En carne y sueño

Las dos cosas que hacen a los niños tan atractivos para casi todas las personas normales son: en primer lugar, que son muy serios, y en segundo que, en consecuencia, son muy felices. Son alegres con la perfección que sólo es posible en la ausencia de humor. Las escuelas y los sabios más insondables no han alcanzado nunca la gravedad que mora en los ojos de un niño de tres meses de edad. Es la gravedad de su asombro ante el universo, y asombro ante el universo no es misticismo, sino sentido común trascendente. La fascinación de los niños consiste en que con cada uno de ellos todas las cosas son hechas de nuevo, y el universo se pone de nuevo a prueba. Cuando paseamos por las calles y vemos debajo de nosotros esas deliciosas cabezas bulbosas -tres veces más grandes que su cuerpo- que definen a estos hongos humanos, deberíamos siempre y en primer lugar recordar que dentro de cada una de esas cabezas hay un universo nuevo, tan nuevo como lo fue el séptimo día de la creación. En cada uno de esos orbes hay un sistema nuevo de estrellas, hierba nueva, ciudades nuevas, un nuevo mar.
ESTRELLAS NUEVAS
Siempre hay en la mente sana una oscura sugerencia de que la religión nos enseña a excavar más que a escalar; una insinuación de que si de una vez pudiéramos entender el barro común de la tierra entenderíamos todas las cosas. De manera similar, albergamos un sentimiento de que si pudiéramos destruir de un golpe la costumbre y ver las estrellas como las ve un niño, no nos haría falta ningún otro apocalipsis. Esta es la gran verdad que ha estado siempre respaldando «el culto al niño» y que la soportará hasta el final. La madurez, con sus energías y aspiraciones sin fin, puede fácilmente convencerse de que encontrará cosas nuevas que apreciar; pero nunca se quedará convencida de que ha sabido apreciar debidamente lo que ha conseguido. Podemos escalar los cielos y encontrar nuevas estrellas sin número, pero siempre quedará la estrella nueva que no hemos encontrado, aquella en la que nacimos.

• _TRABAJO REQUERIDO_:
1. Responda estas preguntas sobre el texto sobre los niños:
(a) ¿Qué dos cosas hacen a los niños tan atractivos para casi todas las personas normales?
(b) ¿Con qué día de la creación se compara el universo nuevo que hay dentro de cada cabeza?
(c) ¿Qué estrella quedará siempre sin encontrar?
2. Escriba, por favor, una continuación del texto sobre los niños a partir de su última oración.

• _DATOS_:
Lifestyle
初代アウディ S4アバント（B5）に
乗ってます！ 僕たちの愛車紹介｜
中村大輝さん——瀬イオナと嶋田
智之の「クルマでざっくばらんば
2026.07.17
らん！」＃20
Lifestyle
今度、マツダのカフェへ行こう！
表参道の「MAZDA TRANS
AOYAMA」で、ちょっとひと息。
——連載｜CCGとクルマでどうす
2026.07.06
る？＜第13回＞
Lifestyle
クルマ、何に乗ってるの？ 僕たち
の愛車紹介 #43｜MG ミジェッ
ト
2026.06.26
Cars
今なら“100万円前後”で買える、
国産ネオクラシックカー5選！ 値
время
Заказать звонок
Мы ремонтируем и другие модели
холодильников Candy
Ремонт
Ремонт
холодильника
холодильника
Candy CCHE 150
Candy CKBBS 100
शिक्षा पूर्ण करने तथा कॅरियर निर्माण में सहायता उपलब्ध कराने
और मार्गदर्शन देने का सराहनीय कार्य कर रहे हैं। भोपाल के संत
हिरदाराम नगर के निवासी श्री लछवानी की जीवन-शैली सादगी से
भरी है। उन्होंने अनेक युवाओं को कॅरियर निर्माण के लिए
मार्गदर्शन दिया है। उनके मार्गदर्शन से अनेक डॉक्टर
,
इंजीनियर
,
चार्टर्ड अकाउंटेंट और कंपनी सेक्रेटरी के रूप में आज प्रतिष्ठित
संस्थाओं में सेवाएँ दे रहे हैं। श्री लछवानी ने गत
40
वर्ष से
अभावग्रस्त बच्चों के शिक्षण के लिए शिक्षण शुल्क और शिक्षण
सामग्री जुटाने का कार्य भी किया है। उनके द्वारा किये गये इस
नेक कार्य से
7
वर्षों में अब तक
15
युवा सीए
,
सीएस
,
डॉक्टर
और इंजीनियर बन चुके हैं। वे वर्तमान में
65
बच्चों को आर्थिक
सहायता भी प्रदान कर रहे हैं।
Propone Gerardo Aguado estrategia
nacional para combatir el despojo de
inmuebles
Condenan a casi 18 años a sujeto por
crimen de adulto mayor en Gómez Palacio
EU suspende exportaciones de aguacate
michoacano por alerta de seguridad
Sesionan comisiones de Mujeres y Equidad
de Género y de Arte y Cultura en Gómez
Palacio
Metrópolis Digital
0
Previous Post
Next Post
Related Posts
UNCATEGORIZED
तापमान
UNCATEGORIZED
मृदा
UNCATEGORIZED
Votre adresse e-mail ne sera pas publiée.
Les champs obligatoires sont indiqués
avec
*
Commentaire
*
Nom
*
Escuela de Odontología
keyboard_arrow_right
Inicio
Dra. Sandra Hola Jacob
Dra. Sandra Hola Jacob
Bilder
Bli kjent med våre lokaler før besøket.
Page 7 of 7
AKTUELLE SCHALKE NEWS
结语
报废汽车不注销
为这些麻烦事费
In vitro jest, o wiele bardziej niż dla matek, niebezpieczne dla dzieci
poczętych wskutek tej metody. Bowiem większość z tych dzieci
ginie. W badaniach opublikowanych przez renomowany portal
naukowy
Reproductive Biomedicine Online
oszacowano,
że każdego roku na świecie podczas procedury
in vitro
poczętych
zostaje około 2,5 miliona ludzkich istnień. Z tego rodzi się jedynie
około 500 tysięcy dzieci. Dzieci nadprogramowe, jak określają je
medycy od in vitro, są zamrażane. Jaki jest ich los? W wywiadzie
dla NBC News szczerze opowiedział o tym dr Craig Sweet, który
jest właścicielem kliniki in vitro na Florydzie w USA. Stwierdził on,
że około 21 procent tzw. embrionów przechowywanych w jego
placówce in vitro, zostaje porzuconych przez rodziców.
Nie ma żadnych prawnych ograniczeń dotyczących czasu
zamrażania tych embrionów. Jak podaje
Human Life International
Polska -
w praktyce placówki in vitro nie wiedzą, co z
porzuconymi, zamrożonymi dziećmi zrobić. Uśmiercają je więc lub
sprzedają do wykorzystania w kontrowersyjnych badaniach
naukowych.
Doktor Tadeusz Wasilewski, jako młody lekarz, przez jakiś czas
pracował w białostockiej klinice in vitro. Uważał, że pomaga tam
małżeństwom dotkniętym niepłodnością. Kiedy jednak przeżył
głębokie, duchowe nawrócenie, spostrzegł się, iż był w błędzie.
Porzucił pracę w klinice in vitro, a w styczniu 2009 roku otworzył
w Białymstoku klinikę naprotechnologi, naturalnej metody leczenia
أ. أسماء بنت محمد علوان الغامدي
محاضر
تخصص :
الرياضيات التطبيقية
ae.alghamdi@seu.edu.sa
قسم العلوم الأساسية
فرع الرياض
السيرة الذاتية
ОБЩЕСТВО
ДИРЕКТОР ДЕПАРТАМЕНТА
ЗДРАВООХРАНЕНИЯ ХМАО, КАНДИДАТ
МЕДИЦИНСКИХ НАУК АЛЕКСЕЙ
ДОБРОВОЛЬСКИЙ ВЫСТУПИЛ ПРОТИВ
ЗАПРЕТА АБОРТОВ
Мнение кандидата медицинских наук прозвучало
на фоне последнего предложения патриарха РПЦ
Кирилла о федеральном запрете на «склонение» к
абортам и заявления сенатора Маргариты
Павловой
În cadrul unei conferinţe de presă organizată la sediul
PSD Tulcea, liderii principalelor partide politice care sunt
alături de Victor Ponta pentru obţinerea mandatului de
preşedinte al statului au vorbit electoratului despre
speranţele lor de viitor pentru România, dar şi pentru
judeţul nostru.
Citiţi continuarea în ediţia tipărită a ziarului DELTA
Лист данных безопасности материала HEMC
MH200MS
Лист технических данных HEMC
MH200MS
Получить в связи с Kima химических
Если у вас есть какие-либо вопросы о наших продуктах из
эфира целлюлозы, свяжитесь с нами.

• _RESULTADOS POR TAREA_:
1.
(a) Que son muy serios y que, en consecuencia, son muy felices.
(b) Con el séptimo día de la creación.
(c) La estrella en la que nacimos.

2.
Nos fuerza de hecho a remodelar nuestra conducta según esta teoría revolucionaria del carácter maravilloso de todas las cosas. Aun cuando somos perfectamente simplones o ignorantes, la verdad es que tratamos el lenguaje en los niños como algo maravilloso, y el andar de los niños como algo maravilloso. Se le antoja pensar al filósofo cínico que en este asunto se lleva la victoria, que puede reírse cuando demuestra que las palabras o las cabriolas del niño son bastante comunes y ordinarias. Pero el hecho es que es aquí donde el culto del niño está profundamente en lo cierto. Cualquier palabra y cualquier cabriola es asombrosa en un montón de barro; las palabras y cabriolas del niño son asombrosas; y también es justo decir que las palabras y cabriolas del filósofo son igualmente asombrosas.
“… CUANDO SEAN MAYORES”
La verdad es que nuestra actitud hacia los niños es correcta mientras que nuestra actitud hacia la gente mayor está equivocada. Nuestra actitud hacia nuestros iguales en edad consiste en una solemnidad servil que cubre un grado considerable de indiferencia o desprecio. Nuestra actitud hacia los niños consiste en una indulgencia condescendiente que cubre un respeto insondable. Nos inclinamos ante gente mayor, nos quitamos el sombrero, nos abstenemos de llevarles la contraria de plano, pero no les apreciamos adecuadamente. Hacemos monigotes de los niños, les sermoneamos, les tiramos del pelo, pero les respetamos, les queremos, les tememos. Cuando respetamos algunas cosas en la persona madura, suelen ser sus derrotas o su sabiduría, lo que resulta bien fácil. Pero respetamos las faltas y los desatinos de los niños.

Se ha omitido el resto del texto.